On Monday night, June 8, a group of us were walking around Paris in the dark. We crossed over from the Quartier Latin to the Ile de la Cite and we looked up at the towering hulk of Notre Dame. Standing very close to the wrought iron fence in front, inspecting the intricate carving over the portals, all at once and without warning there was a great and frightening sound from inside. It was an organ. It was the organ. Someone was inside the cathedral after hours playing that massive thing, and here it was, emanating like a rumble from the stomach of the great gray church. In my imagination I saw the player sitting at the stacked manuals, surrounded by scores of stops, the bass keyboard underfoot, and the only light on in that huge vaulted stone place would have been the little cylindrical brass light mounted atop the cabinet. You know, the one with the black plastic knob on the end that you turn between your thumb and forefinger.

*

Just minutes later we were crossing back over from the Ile de la Cite to the bank from which we had come, and we heard accordion music again. This time it was not the strange speaking of some inanimate object, or of the city itself. As we came closer we saw it was another bereted accordion player. He had been hidden from the lamplight by the shade of a leafy tree at the near end of the bridge. And there was an old couple, a gray-haired man wearing a dark suit and a tie, and a woman in a long skirt and a jacket, dancing cheek-to-cheek near the rail overlooking the water. It was nothing structured like a waltz or anything else; just a tender procession of soft, turning steps, the two together in planetary motion across the gentle arc of the bridge.

Sunday, June 14, 2009

Egads, how the time passes. Two weeks in far-flung corners of the world, and no blogs to show for it. I have half-finished posts from Paris and from Busia, Kenya. (They're coming...) But this one was...urgent.

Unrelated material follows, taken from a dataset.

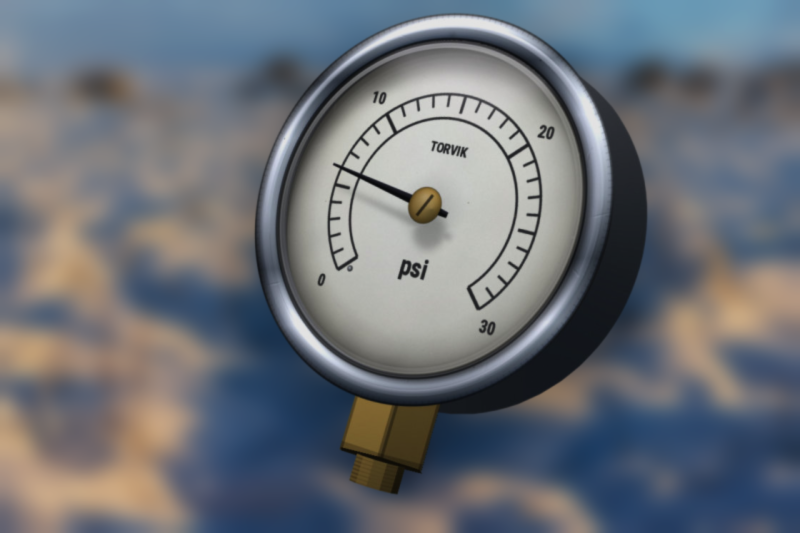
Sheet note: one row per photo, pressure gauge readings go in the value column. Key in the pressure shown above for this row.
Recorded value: 6 psi
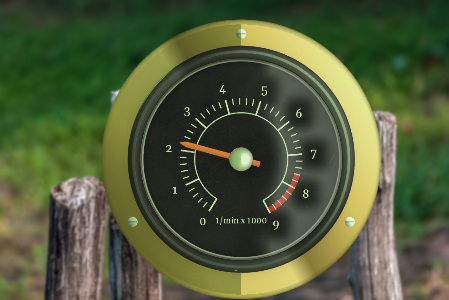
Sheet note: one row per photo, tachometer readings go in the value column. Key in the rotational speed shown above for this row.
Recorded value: 2200 rpm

Yesterday I left the IPA Malawi office in around 3pm because I was delirious and falling asleep in my chair. I hadn't slept in 34 hours due to the outrageous timetables that define international travel within Africa, and so I was aiming for the hotel bed, for a nap before dinner. In the end I didn't get any sleep because of what I saw on the minibus (a larger version of a Ghanaian trotro). It kept playing through my head and chasing away the sandman. So I chased it away by writing it down:

The oldest woman in the world rides the minibus from Old Town, Lilongwe to Likuni, sitting in the back row. She wears a yellow print cloth wrapped around her waist for a skirt, and a red hand-sewn blouse with puffy yellow shoulders. Out of its short sleeves emerge the oldest arms in the world, skinny bones leading to jagged wrists, spanned by ropy veins like the woody vines of an ancient jungle, and paper-thin leather stretched over it all like the skin on a cup of instant coffee left out since last night.

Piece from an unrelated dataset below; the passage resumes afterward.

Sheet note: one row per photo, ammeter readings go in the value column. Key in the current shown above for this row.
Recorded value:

The oldest woman in the world has a piece of plain green cloth around her waist for a belt. In its cinched knot hide a number of old, dark coins. More are hiding in the twists of a triangular brown cloth shawl whose corners are tied in front of her chest. Her head is wrapped in a red cloth. All I can see is a few small yellow-gray bushes of wiry hair at her temples. There are bits of charcoal and sand in the hollows of her ears.

She has exactly no teeth. Her voice is the breaking of dry twigs, the hot, dry air of the oven, and the creaking of an old wooden door, or a rusty pile of scrap metal ribbons.

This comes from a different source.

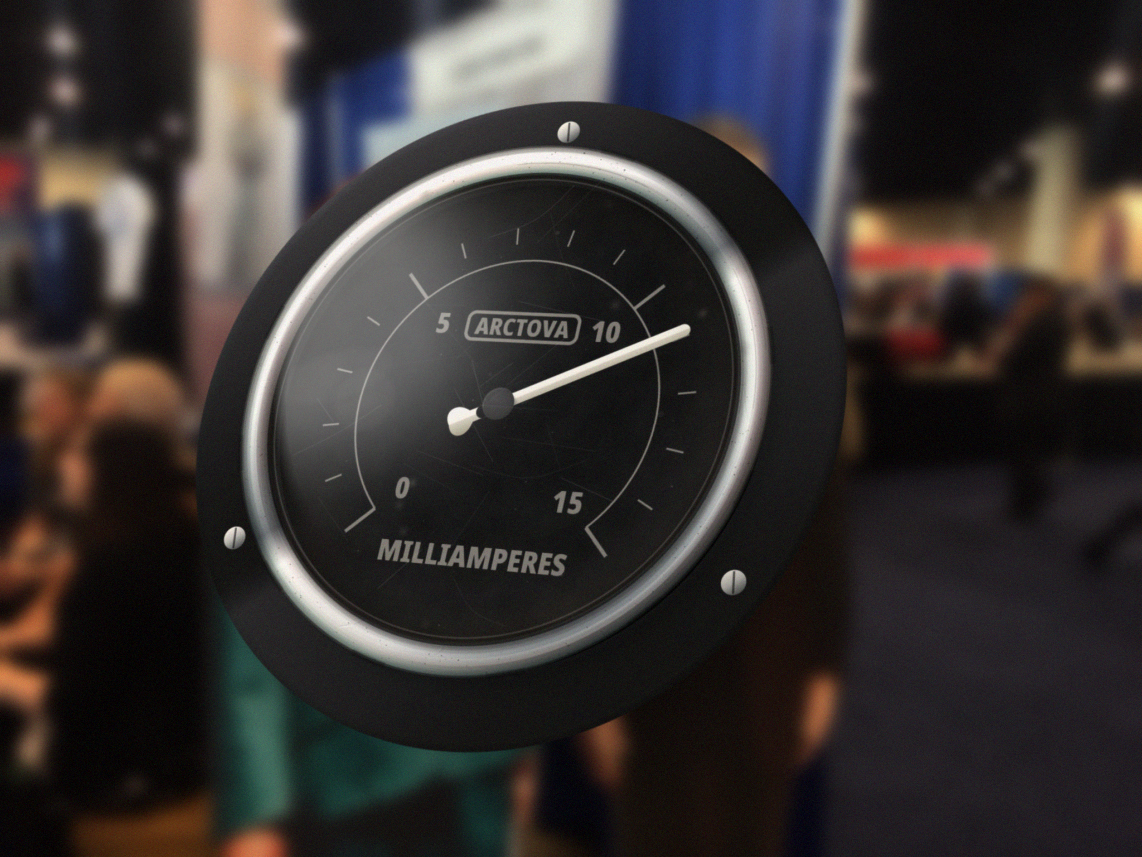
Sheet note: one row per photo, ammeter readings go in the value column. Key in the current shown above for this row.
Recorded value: 11 mA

The oldest hands in the world are bigger than you might think. They used to be reptilian, but their shiny, scaly skin and their claws are dull now from 48,000 years of kneading sharp gravel. They are gnarled from being twisted in the spokes of an ancient wagon wheel. The left thumb-nail is like the blade of a shovel: squared off, pitted and embossed with dirt, the edge bent under.

There is a walking-stick, both ends of it bashed out soft and flat like the head of a railroad stake that has known the nine pound sledge. Its length is knobby and worn smooth as driftwood.

I would like to tell you about the face of the oldest woman in the world, but in truth I barely got to see it. From the moment I sat down beside her until the moment I got up to leave, she was turned away from me, making faces at a baby girl perched on its mother’s lap in the next seat.